BEGIN SUPPLIED INFORMATION
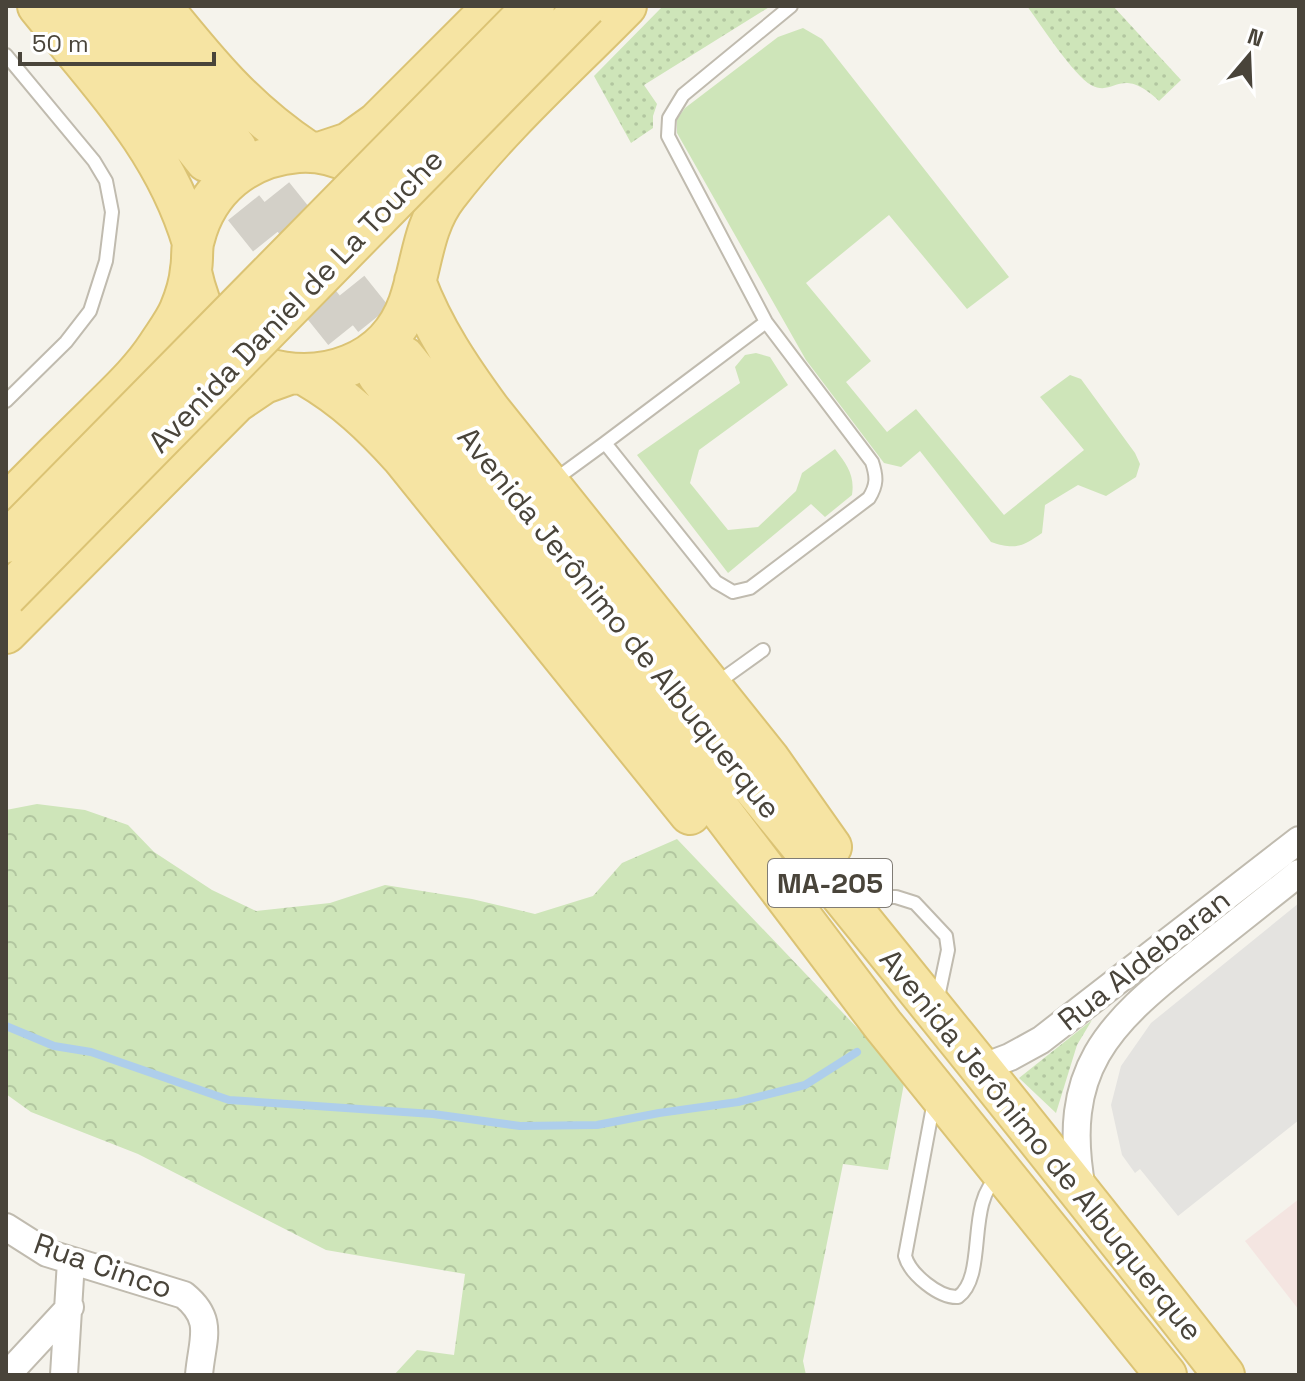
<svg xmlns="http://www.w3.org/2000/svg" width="1305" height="1381" font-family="'Space Grotesk',sans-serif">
	<defs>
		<pattern id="grass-dots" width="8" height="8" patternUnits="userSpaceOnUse" patternTransform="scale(2)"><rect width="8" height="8" fill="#cee5b9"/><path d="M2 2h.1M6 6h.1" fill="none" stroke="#b2c6a0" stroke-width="1.8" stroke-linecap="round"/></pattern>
		<pattern id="forest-crowns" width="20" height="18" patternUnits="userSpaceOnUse" patternTransform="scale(2)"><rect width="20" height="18" fill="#cee5b9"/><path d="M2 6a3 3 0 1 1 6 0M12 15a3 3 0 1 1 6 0" fill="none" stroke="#b2c6a0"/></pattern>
	</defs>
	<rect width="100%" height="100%" fill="#f5f3ec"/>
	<path fill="#f4e5e1" d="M 1299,1199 L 1299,1310 L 1245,1241 Z"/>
	<path fill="url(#grass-dots)" d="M 663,6 L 771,6 L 644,85 L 657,104 L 653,116 L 653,128 L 631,143 L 594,76 Z
		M 1027,6 L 1113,6 L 1181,80 L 1159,101 C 1120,64 1115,98 1091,85 C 1073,75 1041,25 1027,6 Z
		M 1092,1020 L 1077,1045 L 1056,1113 L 1019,1078 Z"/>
	<path fill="url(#forest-crowns)" d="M 37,804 L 85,810 L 128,825 L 154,852 L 212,890 L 256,911 L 330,903 L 385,885 L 472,899 L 535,914 L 593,896 L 622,863 L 677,839 L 905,1078 L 888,1170 L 843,1164 L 803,1361 L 806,1375 L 394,1375 L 417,1350 L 454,1355 L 465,1274 L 326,1250 L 138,1154 L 31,1112 L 6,1094 L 6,810 Z"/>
	<path fill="#cee5b9" d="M 803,28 L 822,39 L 1009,277 L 967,309 L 889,215 L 806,283 L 871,361 L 846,382 L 887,432 L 916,409 L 1004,515 L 1084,450 L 1040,397 L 1070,375 L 1081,379 L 1135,453 L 1140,464 L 1136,477 L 1106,496 L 1078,485 L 1045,505 L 1042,533 C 1022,547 1015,550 991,542 L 920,451 L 901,467 L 884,463 L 806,360 L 677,133 L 677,119 L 685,108 L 778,37 Z
		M 756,353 L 770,357 L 788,385 L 699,450 L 690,483 L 728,530 L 758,527 L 796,491 L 802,473 L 835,449 C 847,465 855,475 852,495 L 825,517 L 811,504 L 728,573 L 637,455 L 740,383 L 735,367 L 745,355 Z"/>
	<path fill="#e4e3e0" d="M 1299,903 L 1299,1120 L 1178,1216 L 1140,1169 L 1135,1173 L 1122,1155 L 1111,1105 L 1121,1066 L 1151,1023 Z"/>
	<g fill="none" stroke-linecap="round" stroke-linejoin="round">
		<path stroke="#aeceeb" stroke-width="8" d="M 6,1026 L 54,1046 L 91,1052 L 229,1100 L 433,1114 L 520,1126 L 597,1125 L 659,1113 L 738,1102 L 805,1085 L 857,1052"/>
		<path stroke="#d3d0c8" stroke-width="40" stroke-dasharray="40 20" stroke-linecap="butt" d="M 236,148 L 404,357
			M 206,161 L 378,375"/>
		<g stroke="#c0bbaf" stroke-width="16">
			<path id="lane" d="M 6,55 L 94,161 L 106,181 L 112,212 L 106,261 L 90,311 L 66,342 L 6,401
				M 766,322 L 605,443 L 716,582 L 733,592 L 750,588 L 869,498 C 877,485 877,477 872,462 L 766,322 L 668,136 L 669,118 L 683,95 L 791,6
				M 553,481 L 605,443
				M 717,683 L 763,650
				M 866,897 L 896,897 L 915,903 L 946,936 L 948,950 L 937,1002
				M 934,1101 L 905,1256 C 910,1274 939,1298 958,1297 C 988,1275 965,1202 999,1176"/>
		</g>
		<g stroke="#c0bbaf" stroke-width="30">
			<path id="street" d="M 981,1068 L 1010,1057 L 1041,1040 L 1299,840
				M 1082,1189 C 1060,1070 1107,1025 1193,957 C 1228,929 1264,901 1299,873
				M 6,1227 L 47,1253 L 184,1295 C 215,1320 202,1339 199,1375
				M 7,1375 L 70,1307
				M 64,1375 L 71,1261"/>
		</g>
		<g stroke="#dbc374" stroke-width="44">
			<path id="primary" d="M 38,6 C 99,82 164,146 193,243
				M 81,6 L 206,161
				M 122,6 L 236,148
				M 161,6 C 207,63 245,110 307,151
				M 322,152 L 349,143 L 377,123 L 494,6
				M 191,272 C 200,313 220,355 264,368 C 322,385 387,365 409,303 C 422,267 422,227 447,195 C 499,127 565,68 626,6
				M 415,281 C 433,329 460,369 490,410 L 769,759 L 831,847
				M 404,357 C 677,696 956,1031 1224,1375
				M 378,375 L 652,720 L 883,1025 L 1166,1375
				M 307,376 C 345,398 373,425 402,457 L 690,814
				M 6,505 C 36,474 66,444 97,414 C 118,393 141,372 158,346 C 165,335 175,322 180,310 C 185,298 190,282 191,269 C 193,259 191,248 194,239 C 207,188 247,156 298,152 C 336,149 370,169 393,197
				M 6,633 L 236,402 L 264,383 L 289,374"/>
		</g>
		<use href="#lane" stroke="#fff" stroke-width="12"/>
		<use href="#street" stroke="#fff" stroke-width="26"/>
		<use href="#primary" stroke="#f6e4a3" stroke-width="40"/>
		<g stroke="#dbc374" stroke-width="44" stroke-linecap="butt">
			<path id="primary-bridge" d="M 6,542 L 534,6
				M 6,596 L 586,6"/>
		</g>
		<use href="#primary-bridge" stroke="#f6e4a3" stroke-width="40"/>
	</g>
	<g text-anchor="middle" stroke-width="8" stroke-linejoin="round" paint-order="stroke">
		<rect fill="#fff" stroke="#807c75" stroke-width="2" x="768" y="859" width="124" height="48" rx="6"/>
		<g font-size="28" font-weight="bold" fill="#49443a">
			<text x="830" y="893">MA-205</text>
		</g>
		<g font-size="30" fill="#49443a" stroke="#fff">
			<text transform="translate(296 301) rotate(-46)" y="10">Avenida Daniel de La Touche</text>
			<text transform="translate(619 623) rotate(51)" y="10">Avenida Jerônimo de Albuquerque</text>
			<text transform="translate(1144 960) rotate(-38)" y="10">Rua Aldebaran</text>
			<text transform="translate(1041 1145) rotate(51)" y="10">Avenida Jerônimo de Albuquerque</text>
			<text transform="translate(103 1266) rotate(19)" y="10">Rua Cinco</text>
		</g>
	</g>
	<rect width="1305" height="1381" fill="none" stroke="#49443a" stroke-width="16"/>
	<g transform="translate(1249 56) rotate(19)" stroke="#ffffff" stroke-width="6" paint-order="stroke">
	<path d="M0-6L14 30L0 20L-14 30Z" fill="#49443a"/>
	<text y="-12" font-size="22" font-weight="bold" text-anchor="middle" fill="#49443a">N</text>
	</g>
	<path d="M20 52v12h194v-12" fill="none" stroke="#49443a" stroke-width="4"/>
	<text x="32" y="52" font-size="24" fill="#49443a" stroke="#ffffff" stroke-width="6" paint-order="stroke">50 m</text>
</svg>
END SUPPLIED INFORMATION
● **TASK ITEM**
Report each line of the listing above that uses the word "anchor".

● **COMPLETED TASK**
	<g text-anchor="middle" stroke-width="8" stroke-linejoin="round" paint-order="stroke">
	<text y="-12" font-size="22" font-weight="bold" text-anchor="middle" fill="#49443a">N</text>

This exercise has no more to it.